--- YOUR OBJECTIVE ---
Below are the entries. Print only the lines starting at the one with "- 优化完成报告 7." and ending at the one with "### Using in MCP Servers", exactly, with no pictures.

___ RECORDS FOR THE EXERCISE ___

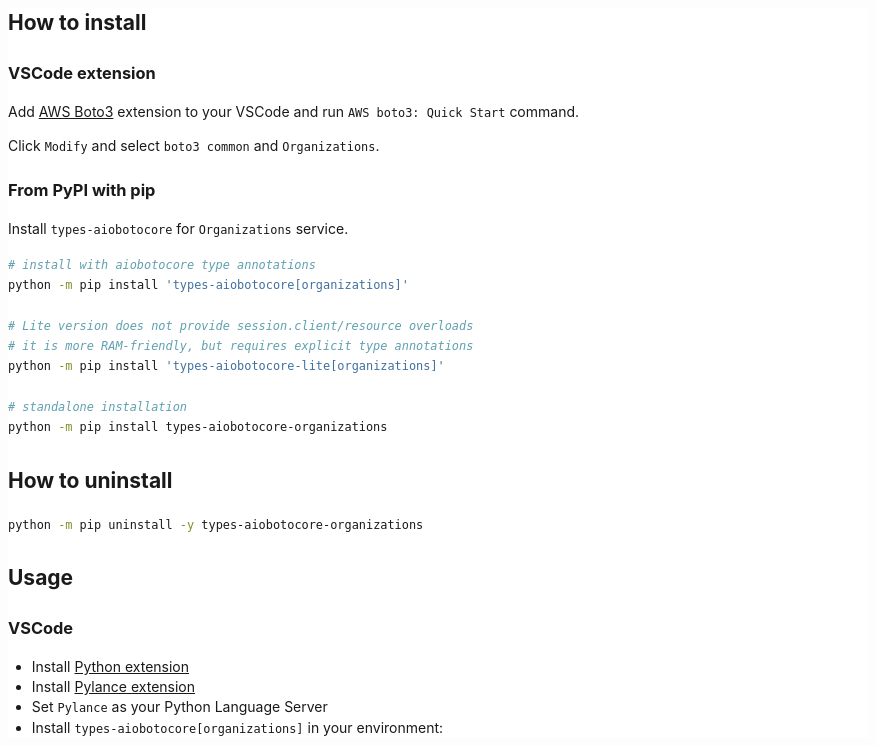<a id="how-to-install"></a>

## How to install

<a id="vscode-extension"></a>

### VSCode extension

Add
[AWS Boto3](https://marketplace.visualstudio.com/items?itemName=Boto3typed.boto3-ide)
extension to your VSCode and run `AWS boto3: Quick Start` command.

Click `Modify` and select `boto3 common` and `Organizations`.

<a id="from-pypi-with-pip"></a>

### From PyPI with pip

Install `types-aiobotocore` for `Organizations` service.

```bash
# install with aiobotocore type annotations
python -m pip install 'types-aiobotocore[organizations]'

# Lite version does not provide session.client/resource overloads
# it is more RAM-friendly, but requires explicit type annotations
python -m pip install 'types-aiobotocore-lite[organizations]'

# standalone installation
python -m pip install types-aiobotocore-organizations
```

<a id="how-to-uninstall"></a>

## How to uninstall

```bash
python -m pip uninstall -y types-aiobotocore-organizations
```

<a id="usage"></a>

## Usage

<a id="vscode"></a>

### VSCode

- Install
  [Python extension](https://marketplace.visualstudio.com/items?itemName=ms-python.python)
- Install
  [Pylance extension](https://marketplace.visualstudio.com/items?itemName=ms-python.vscode-pylance)
- Set `Pylance` as your Python Language Server
- Install `types-aiobotocore[organizations]` in your environment:
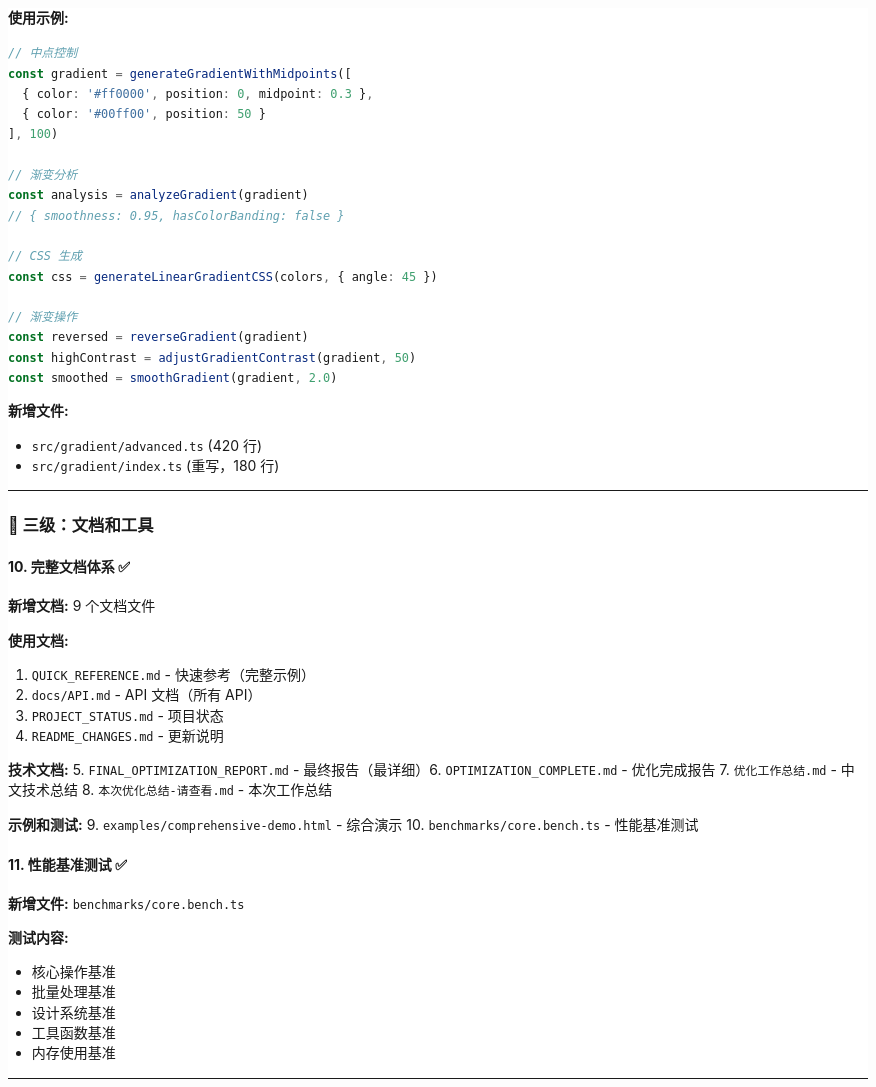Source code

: **使用示例:**

```typescript
// 中点控制
const gradient = generateGradientWithMidpoints([
  { color: '#ff0000', position: 0, midpoint: 0.3 },
  { color: '#00ff00', position: 50 }
], 100)

// 渐变分析
const analysis = analyzeGradient(gradient)
// { smoothness: 0.95, hasColorBanding: false }

// CSS 生成
const css = generateLinearGradientCSS(colors, { angle: 45 })

// 渐变操作
const reversed = reverseGradient(gradient)
const highContrast = adjustGradientContrast(gradient, 50)
const smoothed = smoothGradient(gradient, 2.0)
```

**新增文件:**

- `src/gradient/advanced.ts` (420 行)
- `src/gradient/index.ts` (重写，180 行)

---

### 🥉 三级：文档和工具

#### 10. 完整文档体系 ✅

**新增文档:** 9 个文档文件

**使用文档:**

1. `QUICK_REFERENCE.md` - 快速参考（完整示例）
2. `docs/API.md` - API 文档（所有 API）
3. `PROJECT_STATUS.md` - 项目状态
4. `README_CHANGES.md` - 更新说明

**技术文档:** 5. `FINAL_OPTIMIZATION_REPORT.md` - 最终报告（最详细）6. `OPTIMIZATION_COMPLETE.md` - 优化完成报告 7. `优化工作总结.md` - 中文技术总结 8. `本次优化总结-请查看.md` - 本次工作总结

**示例和测试:** 9. `examples/comprehensive-demo.html` - 综合演示 10. `benchmarks/core.bench.ts` - 性能基准测试

#### 11. 性能基准测试 ✅

**新增文件:** `benchmarks/core.bench.ts`

**测试内容:**

- 核心操作基准
- 批量处理基准
- 设计系统基准
- 工具函数基准
- 内存使用基准

---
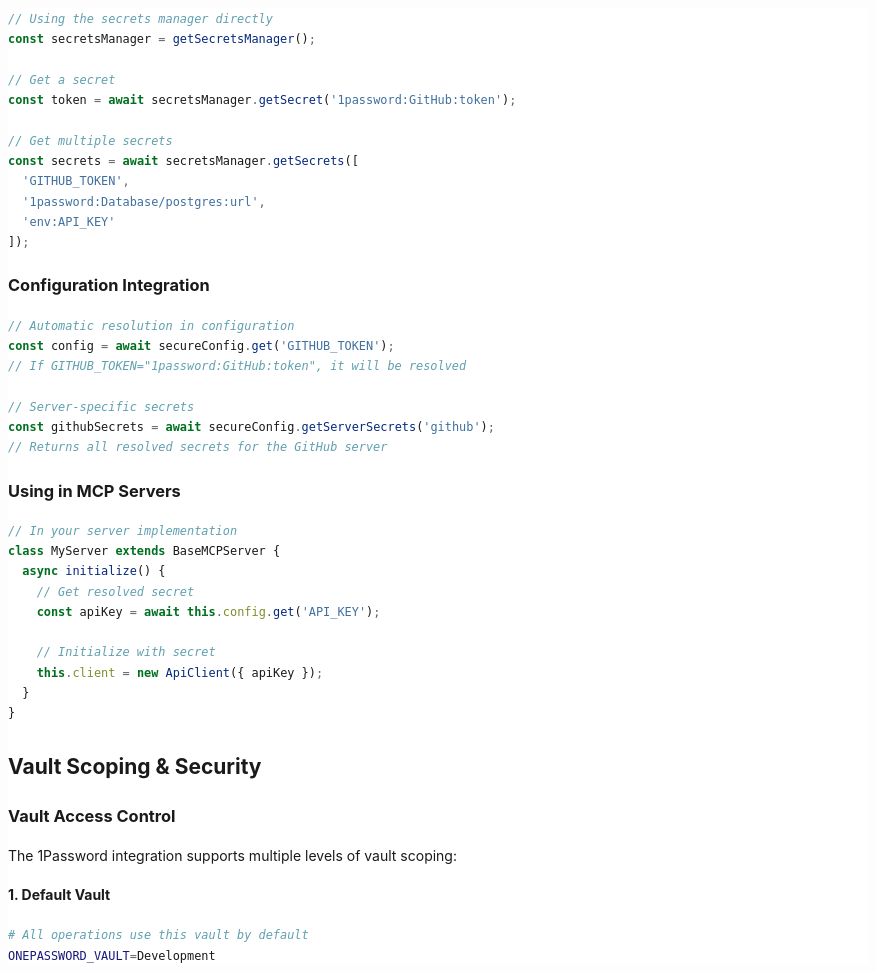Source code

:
 ```javascript
// Using the secrets manager directly
const secretsManager = getSecretsManager();

// Get a secret
const token = await secretsManager.getSecret('1password:GitHub:token');

// Get multiple secrets
const secrets = await secretsManager.getSecrets([
  'GITHUB_TOKEN',
  '1password:Database/postgres:url',
  'env:API_KEY'
]);
```

### Configuration Integration

```javascript
// Automatic resolution in configuration
const config = await secureConfig.get('GITHUB_TOKEN');
// If GITHUB_TOKEN="1password:GitHub:token", it will be resolved

// Server-specific secrets
const githubSecrets = await secureConfig.getServerSecrets('github');
// Returns all resolved secrets for the GitHub server
```

### Using in MCP Servers

```typescript
// In your server implementation
class MyServer extends BaseMCPServer {
  async initialize() {
    // Get resolved secret
    const apiKey = await this.config.get('API_KEY');
    
    // Initialize with secret
    this.client = new ApiClient({ apiKey });
  }
}
```

## Vault Scoping & Security

### Vault Access Control

The 1Password integration supports multiple levels of vault scoping:

#### 1. **Default Vault**
```bash
# All operations use this vault by default
ONEPASSWORD_VAULT=Development
```
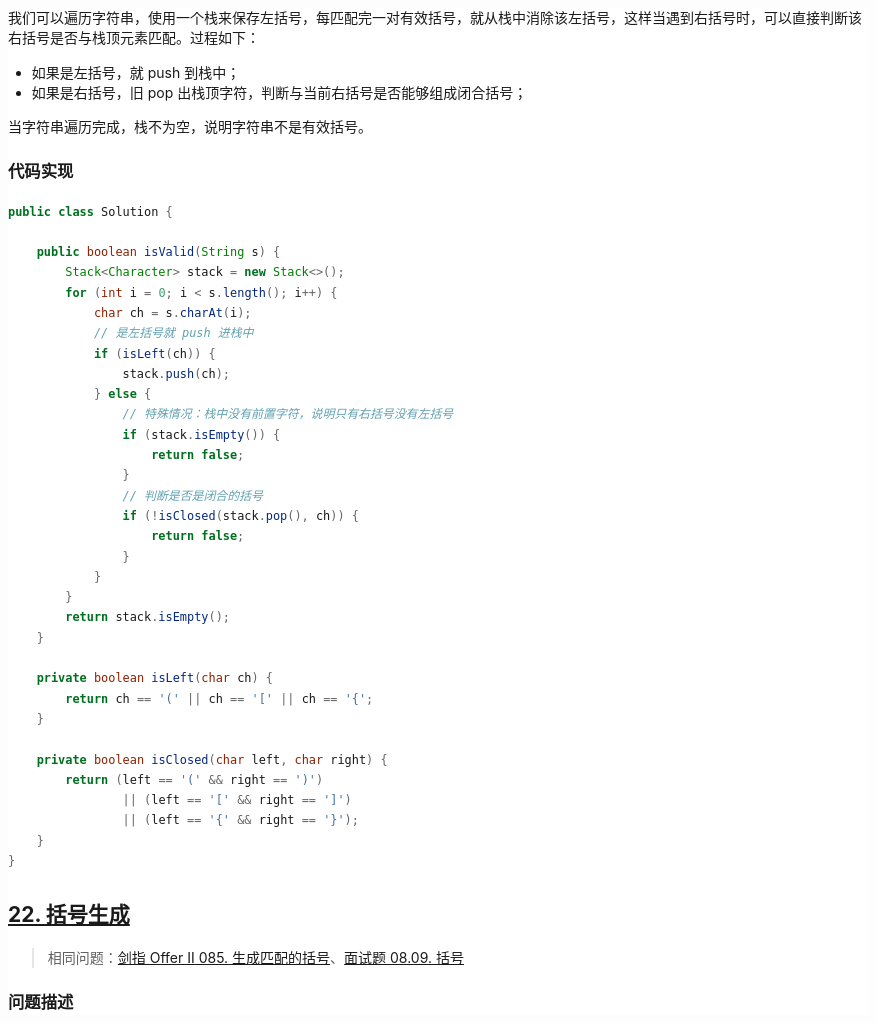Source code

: 我们可以遍历字符串，使用一个栈来保存左括号，每匹配完一对有效括号，就从栈中消除该左括号，这样当遇到右括号时，可以直接判断该右括号是否与栈顶元素匹配。过程如下：

- 如果是左括号，就 push 到栈中；
- 如果是右括号，旧 pop 出栈顶字符，判断与当前右括号是否能够组成闭合括号；

当字符串遍历完成，栈不为空，说明字符串不是有效括号。

### 代码实现

```java
public class Solution {

    public boolean isValid(String s) {
        Stack<Character> stack = new Stack<>();
        for (int i = 0; i < s.length(); i++) {
            char ch = s.charAt(i);
            // 是左括号就 push 进栈中
            if (isLeft(ch)) {
                stack.push(ch);
            } else {
                // 特殊情况：栈中没有前置字符，说明只有右括号没有左括号
                if (stack.isEmpty()) {
                    return false;
                }
                // 判断是否是闭合的括号
                if (!isClosed(stack.pop(), ch)) {
                    return false;
                }
            }
        }
        return stack.isEmpty();
    }

    private boolean isLeft(char ch) {
        return ch == '(' || ch == '[' || ch == '{';
    }

    private boolean isClosed(char left, char right) {
        return (left == '(' && right == ')')
                || (left == '[' && right == ']')
                || (left == '{' && right == '}');
    }
}
```

## [22. 括号生成](https://leetcode-cn.com/problems/generate-parentheses/)

> 相同问题：[剑指 Offer II 085. 生成匹配的括号](https://leetcode-cn.com/problems/IDBivT/)、[面试题 08.09. 括号](https://leetcode-cn.com/problems/bracket-lcci/)

### 问题描述
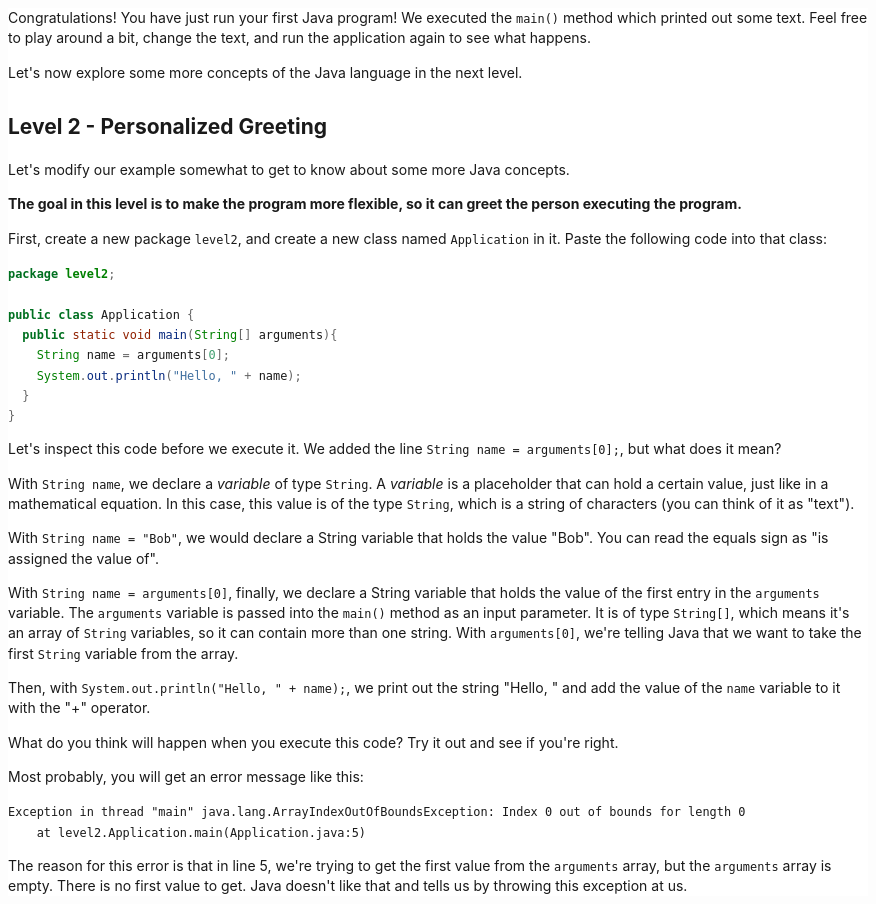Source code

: Congratulations! You have just run your first Java program! We executed the `main()` method which printed out some text. Feel free to play around a bit, change the text, and run the application again to see what happens.

Let's now explore some more concepts of the Java language in the next level.

## Level 2 - Personalized Greeting

Let's modify our example somewhat to get to know about some more Java concepts. 

**The goal in this level is to make the program more flexible, so it can greet the person executing the program.**

First, create a new package `level2`, and create a new class named `Application` in it. Paste the following code into that class:

```java
package level2;

public class Application {
  public static void main(String[] arguments){
    String name = arguments[0];
    System.out.println("Hello, " + name);
  }
}
```

Let's inspect this code before we execute it. We added the line `String name = arguments[0];`, but what does it mean?

With `String name`, we declare a *variable* of type `String`. A *variable* is a placeholder that can hold a certain value, just like in a mathematical equation. In this case, this value is of the type `String`, which is a string of characters (you can think of it as "text").

With `String name = "Bob"`, we would declare a String variable that holds the value "Bob". You can read the equals sign as "is assigned the value of".

With `String name = arguments[0]`, finally, we declare a String variable that holds the value of the first entry in the `arguments` variable. The `arguments` variable is passed into the `main()` method as an input parameter. It is of type `String[]`, which means it's an array of `String` variables, so it can contain more than one string. With `arguments[0]`, we're telling Java that we want to take the first `String` variable from the array.

Then, with `System.out.println("Hello, " + name);`, we print out the string "Hello, " and add the value of the `name` variable to it with the "+" operator. 

What do you think will happen when you execute this code? Try it out and see if you're right.

Most probably, you will get an error message like this:

```
Exception in thread "main" java.lang.ArrayIndexOutOfBoundsException: Index 0 out of bounds for length 0
	at level2.Application.main(Application.java:5)
```

The reason for this error is that in line 5, we're trying to get the first value from the `arguments` array, but the `arguments` array is empty. There is no first value to get. Java doesn't like that and tells us by throwing this exception at us.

___

--- THE COMPLETED TASK ---
**技术文档:** 5. `FINAL_OPTIMIZATION_REPORT.md` - 最终报告（最详细）6. `OPTIMIZATION_COMPLETE.md` - 优化完成报告 7. `优化工作总结.md` - 中文技术总结 8. `本次优化总结-请查看.md` - 本次工作总结

**示例和测试:** 9. `examples/comprehensive-demo.html` - 综合演示 10. `benchmarks/core.bench.ts` - 性能基准测试

#### 11. 性能基准测试 ✅

**新增文件:** `benchmarks/core.bench.ts`

**测试内容:**

- 核心操作基准
- 批量处理基准
- 设计系统基准
- 工具函数基准
- 内存使用基准

---
Source code

:
 ```javascript
// Using the secrets manager directly
const secretsManager = getSecretsManager();

// Get a secret
const token = await secretsManager.getSecret('1password:GitHub:token');

// Get multiple secrets
const secrets = await secretsManager.getSecrets([
  'GITHUB_TOKEN',
  '1password:Database/postgres:url',
  'env:API_KEY'
]);
```

### Configuration Integration

```javascript
// Automatic resolution in configuration
const config = await secureConfig.get('GITHUB_TOKEN');
// If GITHUB_TOKEN="1password:GitHub:token", it will be resolved

// Server-specific secrets
const githubSecrets = await secureConfig.getServerSecrets('github');
// Returns all resolved secrets for the GitHub server
```

### Using in MCP Servers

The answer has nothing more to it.